Moderat salomonisch?

UKE-Strahlenskandal: Oberlandesgericht schlägt überraschend einen Vergleich vor  ■ Von Lisa Schönemann

Für Ruth K. und andere, die als Opfer des UKE-Strahlenskandals vor Gericht auf Schadenersatz klagen, war der gestrige Freitag ein Tag mehr auf einem langen Leidensweg. Sie möchten den Prozeß so schnell wie möglich hinter sich bringen. Das Hansesatische Oberlandesgericht (OLG) hat gestern vorgeschlagen, die ehemaligen Patientinnen der gynäkologischen Radiologie mit jeweils 20.000 Mark Schmerzensgeld abzufinden.

„Am liebsten zurücknehmen“würde Ruth K. ihre Schmerzensgeldforderung. „Andere haben noch etwas von ihrem Leben, ich nicht“, sagt die Angestellte der Lufthansa, die 1993 wegen eines Mammakarzinoms brusterhaltend operiert wurde. Anschließend kam sie zur strahlentherapeutischen Behandlung in die Universitätsklinik Eppendorf (UKE). „Man gewöhnt sich an alles“, antwortet sie resigniert auf die Frage nach Schmerzen in Brust, Arm und Rücken. Die Höhe der zu erwartenden Entschädigung ist ihr egal. Ihr einziges Interesse: Mit ihrer Klage möchte Ruth K. andere Krebspatientinnen vor den Folgen einer zu hohen Bestrahlung warnen.

In der Berufungsverhandlung geht es um den Vorwurf der Patientinnen, sie seien nicht darüber aufgeklärt worden, daß die in der gynäkologischen Radiologie angewandte Dosierungsmethode mit 4 mal 2,5 Gy statt 5 mal 2,0 Gy pro Woche mit erhöhten Risiken verbunden sein könnten.

Das Landgericht hatte vier Patientinnen aus dem Strahlenkomplex der UKE-Frauenklinik im vergangenen Jahr Recht gegeben und die Hansestadt Hamburg als Dienstherrin der Uni-Klinik zu Schadenersatzleistungen verurteilt. Die Stadt und auch der betreffende Chefarzt Hans-Joachim Frischbier hatten dagegen Berufung eingelegt. Das Oberlandesgericht soll jetzt in vier Musterfällen entscheiden, was den Frauen zusteht. Beim Landgericht sind rund 80 weitere Verfahren anhängig, bei denen es ebenfalls um eine erhöhte Dosis bei der Bestrahlung der Brust geht.
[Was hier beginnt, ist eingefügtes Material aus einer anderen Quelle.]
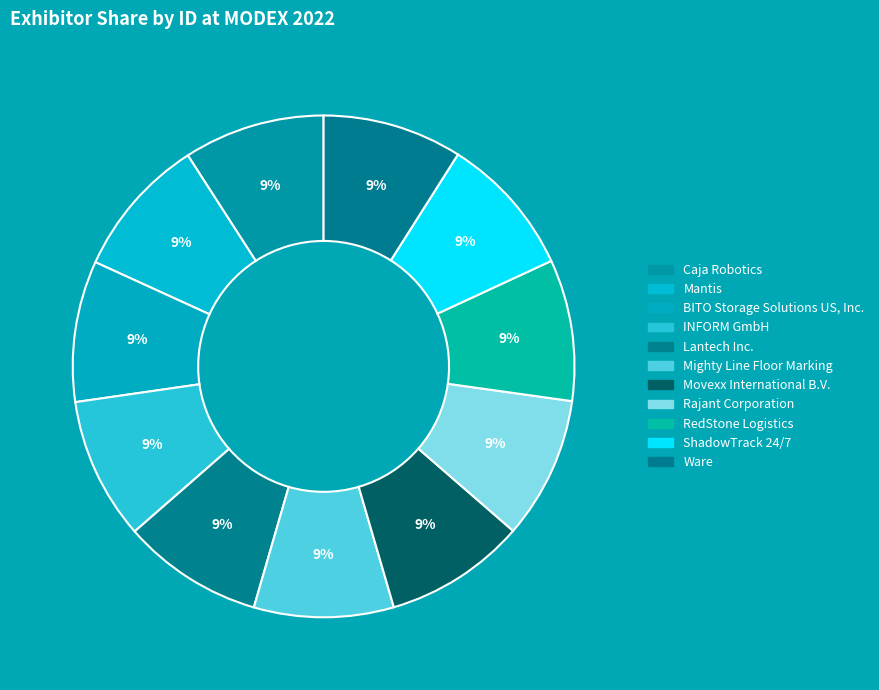

What percentage is the Ware slice, to the nearest percent?

9%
Eine der 80 Frauen, die noch auf eine Entschädigung warten, ist Ursula R., die lange Zeit „nicht wahrhaben wollte“, welche Schädigungen sie durch die Strahlentherapie erhalten hat. Auch sie würde gern auf die 20.000 Mark Schmerzensgeld verzichten, wenn sie dafür ihre Gesundheit zurückbekäme: „Ich kann meinen linken Arm nicht mehr benutzen, die Schmerzen strahlen bis in den Rücken aus.“

Der Anwalt der Patientinnen, Wilhelm Funke, und seine Mandantinnen wollen „gut nachdenken“, über den Vergleichsvorschlag des OLG, mit dem der Komplex ohne jahrelangen Rechtsstreit abgeschlossen werden könnte. Aber allein bei diesen vier „noch moderate Strahlenschäden“sei , so Funke, eine „einmalige Abfindung überhaupt diskutierbar“.

Wissenschaftssenatorin Krista Sager (GAL) lobte, „der salomonische Vergleichsvorschlag des Gerichts zielt auf eine schnelle Lösung.“Und die ist schließlich im Koalitionsvertrag vorgesehen. Bis zum 16. März haben die Parteien Zeit, zu einer Einigung zu kommen. Anderenfalls entscheidet der Zivilsenat des OLG am 10. April.

Bislang sind im Strahlenskandal in der Radiologischen Klinik und der Frauenklinik des UKE rund 23 Millionen Mark Entschädigungen gezahlt worden. Doch auf die Stadt rollen weitere Ansprüche in zweistelliger Millionenhöhe zu.